Question

what dot it mean when delta G=-ve and delta G =+be?​

Answer 1

Answer:We define ΔG0' (pronounced “delta G naught prime”) as the free energy change of a reaction under “standard conditions” which are defined as: All reactants and products are at an initial concentration of 1.0M. Pressure of 1.0 atm.
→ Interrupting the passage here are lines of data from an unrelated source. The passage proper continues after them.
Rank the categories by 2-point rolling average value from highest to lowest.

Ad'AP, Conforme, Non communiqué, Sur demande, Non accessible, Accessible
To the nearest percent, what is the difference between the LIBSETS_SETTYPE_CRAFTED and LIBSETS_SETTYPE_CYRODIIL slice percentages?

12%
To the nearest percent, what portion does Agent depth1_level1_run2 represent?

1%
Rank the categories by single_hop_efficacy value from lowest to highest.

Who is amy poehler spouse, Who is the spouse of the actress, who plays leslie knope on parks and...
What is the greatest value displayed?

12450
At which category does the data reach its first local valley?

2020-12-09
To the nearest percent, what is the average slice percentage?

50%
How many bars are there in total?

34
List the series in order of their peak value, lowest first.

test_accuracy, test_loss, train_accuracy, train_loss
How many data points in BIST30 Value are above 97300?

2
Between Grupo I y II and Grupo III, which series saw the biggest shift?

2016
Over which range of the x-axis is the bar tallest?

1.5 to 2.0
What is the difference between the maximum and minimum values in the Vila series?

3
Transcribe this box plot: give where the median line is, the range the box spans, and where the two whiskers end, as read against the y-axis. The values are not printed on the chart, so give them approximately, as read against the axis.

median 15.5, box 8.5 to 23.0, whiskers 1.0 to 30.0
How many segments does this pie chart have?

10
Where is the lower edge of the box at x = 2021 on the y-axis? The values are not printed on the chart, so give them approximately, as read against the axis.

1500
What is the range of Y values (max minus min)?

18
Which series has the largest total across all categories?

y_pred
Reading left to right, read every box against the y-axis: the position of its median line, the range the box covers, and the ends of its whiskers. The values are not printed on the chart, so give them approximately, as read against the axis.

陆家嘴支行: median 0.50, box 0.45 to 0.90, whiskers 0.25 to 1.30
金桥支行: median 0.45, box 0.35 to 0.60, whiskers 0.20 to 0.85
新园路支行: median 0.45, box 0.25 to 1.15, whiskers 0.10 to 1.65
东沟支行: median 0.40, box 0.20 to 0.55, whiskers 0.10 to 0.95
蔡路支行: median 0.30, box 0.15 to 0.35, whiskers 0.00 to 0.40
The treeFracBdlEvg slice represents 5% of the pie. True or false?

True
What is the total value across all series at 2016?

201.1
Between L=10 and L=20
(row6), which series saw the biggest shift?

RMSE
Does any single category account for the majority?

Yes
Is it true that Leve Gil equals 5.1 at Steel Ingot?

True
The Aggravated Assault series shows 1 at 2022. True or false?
Explanation:∆G is the change of Gibbs (free) energy for a system and ∆G° is the Gibbs energy change for a system under standard conditions (1 atm, 298K). ... Where ∆G is the difference in the energy between reactants and products. In addition ∆G is unaffected by external factors that change the kinetics of the reaction.

Answer 2

Answer:

• Standard condition means the pressure 1 bar and Temp 298K, ΔG° is the measure of Gibbs Free Energy (G) - The energy associated with a chemical reaction that can be used to do work change at 1 bar and 298 K, delta G "naught" (not) is NOT necessarily a non-zero value. ΔG° = -RT ln(K), So ΔG° = 0, if K = 1. In other words, if the product and reactant are equally favored at equilibrium, it's because there is no difference speaking. ΔG° is always the same for a given reaction. ΔG does depend on your conditions but still relates to ΔH° and ΔS°. Consider the following:
• ΔG = ΔG° + RT ln(P) Where P is the reaction quotient, the ratio of products to reactants at some state. It is equal to K if the system has reached equilibrium. Subbing in ΔG°=ΔH°-TΔS°,
• ΔG = ΔH°-TΔS° + RT ln(P)

• So, ΔG does relate to those two quantities. ΔH° and ΔS° represent the change in enthalpy and entropy between product and reactant. but they DO NOT mean a "100% complete reaction." They determine the energetic difference (at a given temperature). This difference in energy determines the composition at equilibrium. It has nothing to do with the "completeness" of the reaction, which is a kinetic question. So now in most questions, such as in phase changes questions, they would give us the ΔH° and ΔS° and they then would want us to find the temperature at which equilibrium takes place. So using the formula ΔG°=ΔH°-TΔS° we would let ΔG° be 0 and solve for T. ΔG° is a non-zero value and that we shouldn't be able to use ΔH° or ΔS° to find ΔG because either ΔH° or ΔS° represents 100% complete reaction.